Old wives tales and urban myths abound around the treatment of colds and flus. How do you sort out the facts from all the fiction?
Sneezing and coughing is the only way infection is spread
Fiction: Breathing in the expelled droplets from an infected person’s cough or sneeze will certainly expose you to the virus and you may catch the infection. But the viruses can survive for a few hours on surfaces such as eating utensils, pens, and phones. The most common way colds are spread is when an infected person coughs or sneezes on a surface, you touch the surface and then touch your own eyes or mouth. Frequent hand washing is the best way to stop this transmission from occurring.
Chicken soup will make you better
Fact: At least one study showed that our grandmothers were right! A university study showed that homemade chicken soup helped to stop the movement of white blood cells that cause the buildup of mucous in the nose and chest.
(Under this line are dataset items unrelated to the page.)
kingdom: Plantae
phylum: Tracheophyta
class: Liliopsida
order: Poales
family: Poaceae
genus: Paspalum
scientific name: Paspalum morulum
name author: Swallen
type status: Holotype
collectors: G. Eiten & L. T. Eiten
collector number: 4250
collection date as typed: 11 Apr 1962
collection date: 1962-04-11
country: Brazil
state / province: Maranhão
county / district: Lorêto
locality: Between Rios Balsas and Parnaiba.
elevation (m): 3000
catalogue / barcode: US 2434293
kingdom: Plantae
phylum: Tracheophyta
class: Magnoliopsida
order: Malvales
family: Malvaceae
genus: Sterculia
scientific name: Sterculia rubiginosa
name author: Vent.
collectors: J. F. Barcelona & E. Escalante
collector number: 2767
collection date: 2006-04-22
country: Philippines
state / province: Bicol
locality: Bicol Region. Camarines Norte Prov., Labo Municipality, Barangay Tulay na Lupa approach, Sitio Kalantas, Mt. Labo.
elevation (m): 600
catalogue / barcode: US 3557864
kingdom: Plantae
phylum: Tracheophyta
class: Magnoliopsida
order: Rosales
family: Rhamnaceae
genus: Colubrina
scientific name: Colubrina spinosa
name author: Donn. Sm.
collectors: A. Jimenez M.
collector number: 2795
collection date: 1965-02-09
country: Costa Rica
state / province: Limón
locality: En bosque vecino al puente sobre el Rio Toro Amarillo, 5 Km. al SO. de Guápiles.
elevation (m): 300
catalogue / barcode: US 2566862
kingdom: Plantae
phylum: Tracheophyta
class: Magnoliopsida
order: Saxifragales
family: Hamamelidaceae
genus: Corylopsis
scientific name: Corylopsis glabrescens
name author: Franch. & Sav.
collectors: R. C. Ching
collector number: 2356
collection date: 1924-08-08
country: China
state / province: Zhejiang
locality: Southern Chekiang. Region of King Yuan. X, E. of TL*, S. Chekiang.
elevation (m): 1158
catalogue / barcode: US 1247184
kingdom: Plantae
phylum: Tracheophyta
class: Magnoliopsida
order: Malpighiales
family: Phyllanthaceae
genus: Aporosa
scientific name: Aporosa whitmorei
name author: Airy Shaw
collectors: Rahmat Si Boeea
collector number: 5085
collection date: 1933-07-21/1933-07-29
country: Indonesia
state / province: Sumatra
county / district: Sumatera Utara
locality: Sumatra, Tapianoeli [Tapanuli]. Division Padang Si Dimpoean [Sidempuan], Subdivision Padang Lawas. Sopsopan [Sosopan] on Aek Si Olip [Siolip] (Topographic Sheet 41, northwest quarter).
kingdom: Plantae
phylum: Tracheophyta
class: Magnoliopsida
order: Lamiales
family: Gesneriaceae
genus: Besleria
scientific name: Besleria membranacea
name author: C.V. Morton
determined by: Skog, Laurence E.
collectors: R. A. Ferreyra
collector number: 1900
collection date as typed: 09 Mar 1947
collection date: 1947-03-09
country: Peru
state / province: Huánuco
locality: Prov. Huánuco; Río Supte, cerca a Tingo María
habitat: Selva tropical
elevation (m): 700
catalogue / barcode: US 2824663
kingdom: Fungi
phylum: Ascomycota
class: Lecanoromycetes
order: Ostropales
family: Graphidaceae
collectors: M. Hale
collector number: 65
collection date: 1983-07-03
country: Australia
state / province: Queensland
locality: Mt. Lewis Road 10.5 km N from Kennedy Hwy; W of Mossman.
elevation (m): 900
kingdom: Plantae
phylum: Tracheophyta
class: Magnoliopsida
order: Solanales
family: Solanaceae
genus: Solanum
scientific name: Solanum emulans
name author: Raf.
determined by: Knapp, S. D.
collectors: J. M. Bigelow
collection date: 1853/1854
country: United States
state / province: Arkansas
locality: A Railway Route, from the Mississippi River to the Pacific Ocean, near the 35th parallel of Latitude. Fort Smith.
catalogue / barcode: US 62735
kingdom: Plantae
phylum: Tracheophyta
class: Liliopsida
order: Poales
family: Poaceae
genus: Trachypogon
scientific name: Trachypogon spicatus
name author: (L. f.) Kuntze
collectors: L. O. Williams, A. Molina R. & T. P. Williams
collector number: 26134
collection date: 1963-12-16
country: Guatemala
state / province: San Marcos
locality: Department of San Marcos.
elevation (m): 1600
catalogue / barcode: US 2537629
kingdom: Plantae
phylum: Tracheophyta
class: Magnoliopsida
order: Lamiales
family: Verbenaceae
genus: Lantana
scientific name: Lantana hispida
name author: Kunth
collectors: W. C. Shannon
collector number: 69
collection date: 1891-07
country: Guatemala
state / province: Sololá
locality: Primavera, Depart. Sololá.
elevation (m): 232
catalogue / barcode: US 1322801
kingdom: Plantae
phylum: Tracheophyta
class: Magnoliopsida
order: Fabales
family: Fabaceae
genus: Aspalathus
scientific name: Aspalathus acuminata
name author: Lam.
It also prevented sore throats from developing and reduces the inflammation associated with colds and flus.
Going out in the cold and rain gives you a cold
Fiction: And here they were wrong! “You’ll catch your death of cold” is what they said, but this is now known to be untrue. There is no way you can get sick because of cold surroundings. The only way you will come down with a cold or flu is if you are exposed to the virus.
Zinc helps combat colds and flus
Fact: Zinc reduces the duration of a cold, the chance of developing a cold, the number of days off school or work, and the prescription of antibiotics. You need to have a therapeutic dose though – some studies used doses up to 75mg per day (for short term use only), and make sure you have it with food, as high doses of zinc can make you feel nauseous.
Cold and flu tablets cure the cold
Fiction: Many people ask us for cold and flu tablets to cure the cold, but this just won’t work. They work well to treat the symptoms but the effect only lasts for as long as the medicine stays in your body ie about 6 hours. The more effective medicines are only available in the pharmacy as they are restricted by medicine scheduling laws due to their potential for side effects and interactions. The brands available in the supermarket have different ingredients and really don’t work as well.